PROBLEM:
Would you copy every line of the listing below that includes the word "deeper"?

TASK INPUT:
---
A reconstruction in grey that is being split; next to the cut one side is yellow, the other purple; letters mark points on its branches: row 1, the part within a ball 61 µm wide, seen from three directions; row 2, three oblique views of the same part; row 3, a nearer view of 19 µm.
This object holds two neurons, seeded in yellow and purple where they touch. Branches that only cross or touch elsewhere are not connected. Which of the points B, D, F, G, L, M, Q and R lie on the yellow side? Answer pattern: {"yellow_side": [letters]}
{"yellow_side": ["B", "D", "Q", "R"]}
---
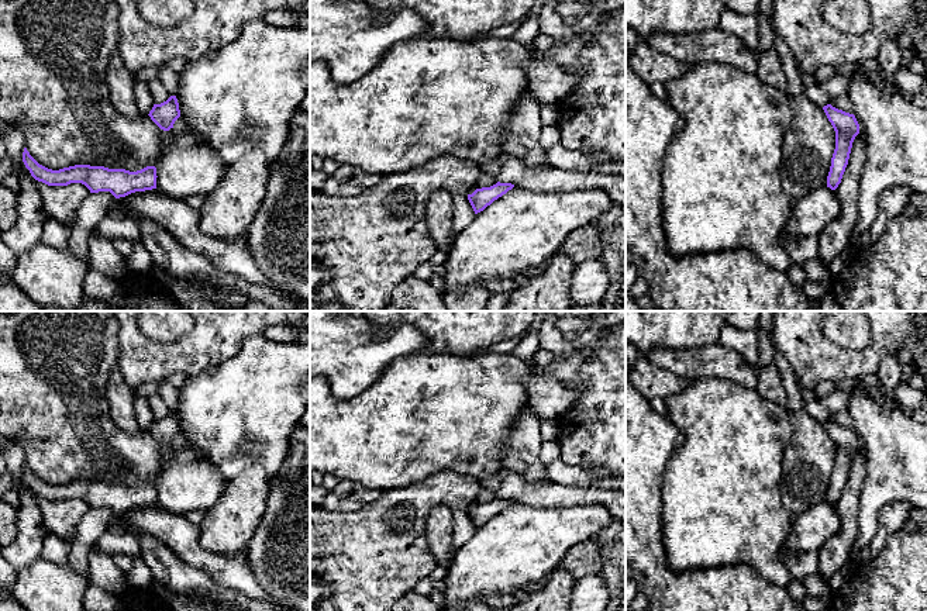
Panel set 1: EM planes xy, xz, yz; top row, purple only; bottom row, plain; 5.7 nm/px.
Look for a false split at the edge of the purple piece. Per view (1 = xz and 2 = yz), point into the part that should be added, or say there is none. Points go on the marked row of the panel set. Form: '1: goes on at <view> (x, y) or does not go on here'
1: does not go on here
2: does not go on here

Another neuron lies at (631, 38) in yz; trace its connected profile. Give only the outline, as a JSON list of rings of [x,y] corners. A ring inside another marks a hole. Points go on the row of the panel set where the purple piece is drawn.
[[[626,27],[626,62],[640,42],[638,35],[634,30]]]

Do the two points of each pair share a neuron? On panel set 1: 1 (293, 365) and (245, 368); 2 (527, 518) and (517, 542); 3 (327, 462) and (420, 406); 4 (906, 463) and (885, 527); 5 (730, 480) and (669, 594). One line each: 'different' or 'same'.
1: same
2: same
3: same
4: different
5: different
---
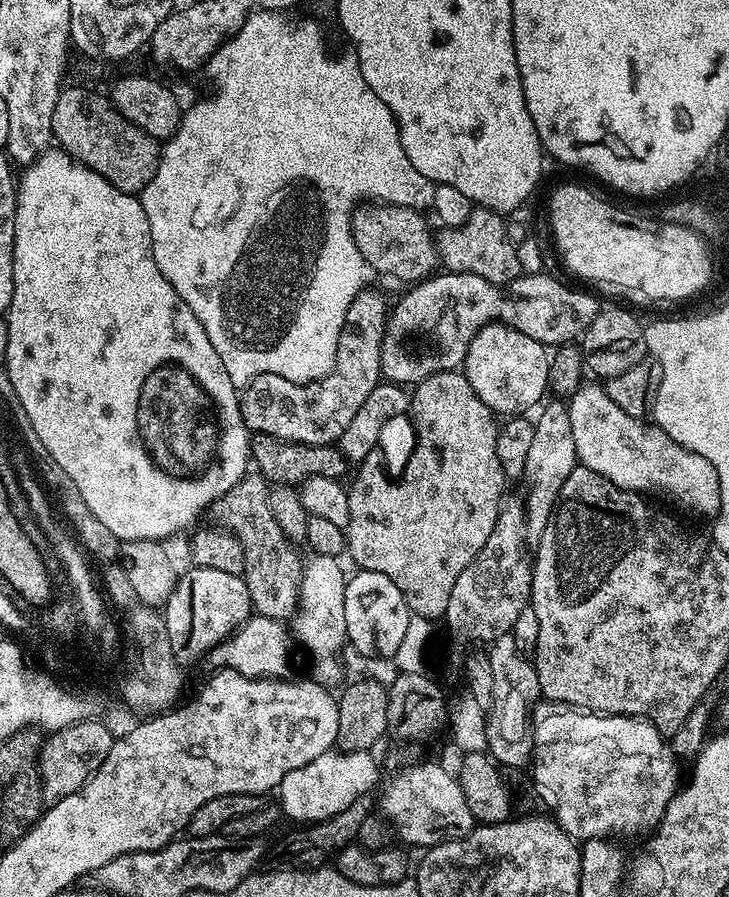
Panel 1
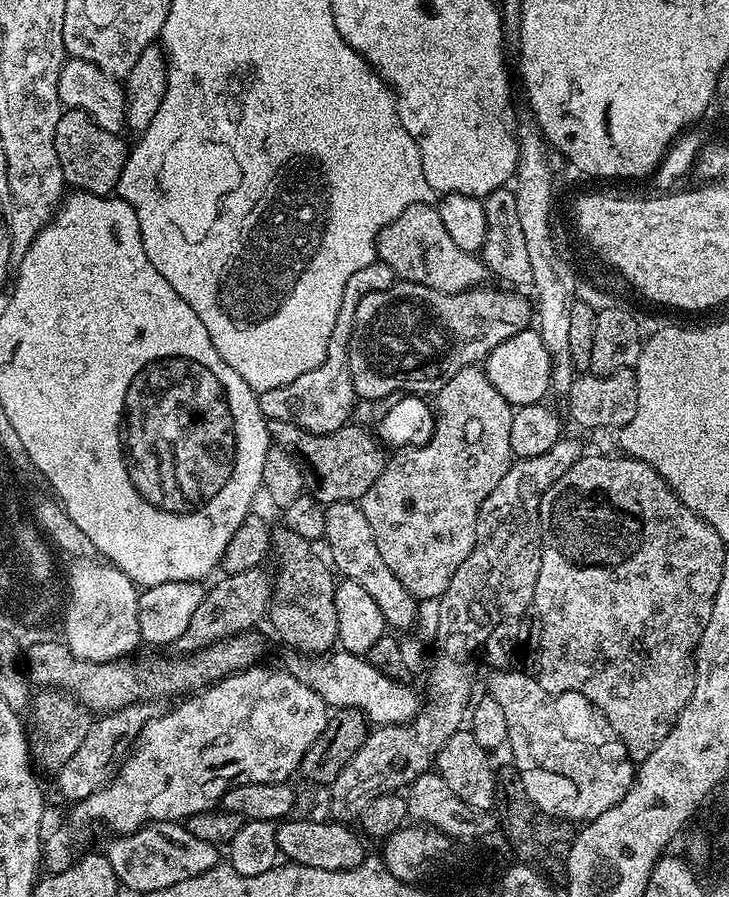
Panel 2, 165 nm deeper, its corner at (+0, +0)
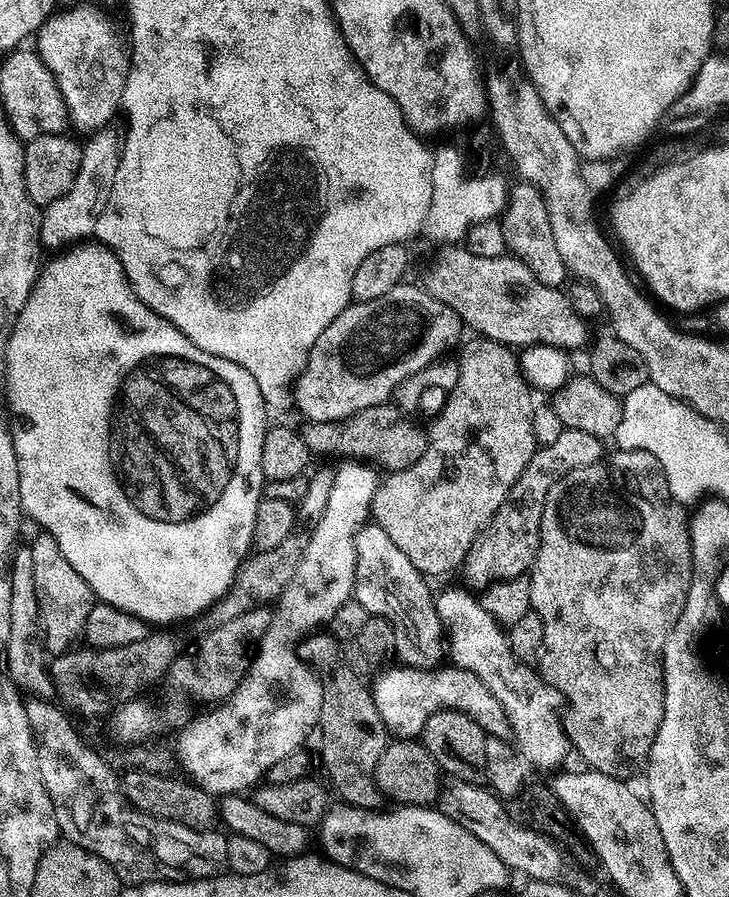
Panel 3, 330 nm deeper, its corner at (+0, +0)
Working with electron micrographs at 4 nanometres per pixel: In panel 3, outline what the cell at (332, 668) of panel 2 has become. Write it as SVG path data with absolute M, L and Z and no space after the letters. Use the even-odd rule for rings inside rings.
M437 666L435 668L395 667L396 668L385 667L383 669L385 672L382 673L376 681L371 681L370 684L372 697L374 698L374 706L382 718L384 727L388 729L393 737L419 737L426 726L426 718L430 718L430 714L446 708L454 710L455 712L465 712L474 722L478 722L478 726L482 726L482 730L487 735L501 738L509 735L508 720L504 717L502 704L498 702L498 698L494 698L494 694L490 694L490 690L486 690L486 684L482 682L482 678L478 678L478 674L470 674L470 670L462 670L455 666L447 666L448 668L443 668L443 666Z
---
OUTPUT OF THE TASK:
Panel 2, 165 nm deeper, its corner at (+0, +0)
Panel 3, 330 nm deeper, its corner at (+0, +0)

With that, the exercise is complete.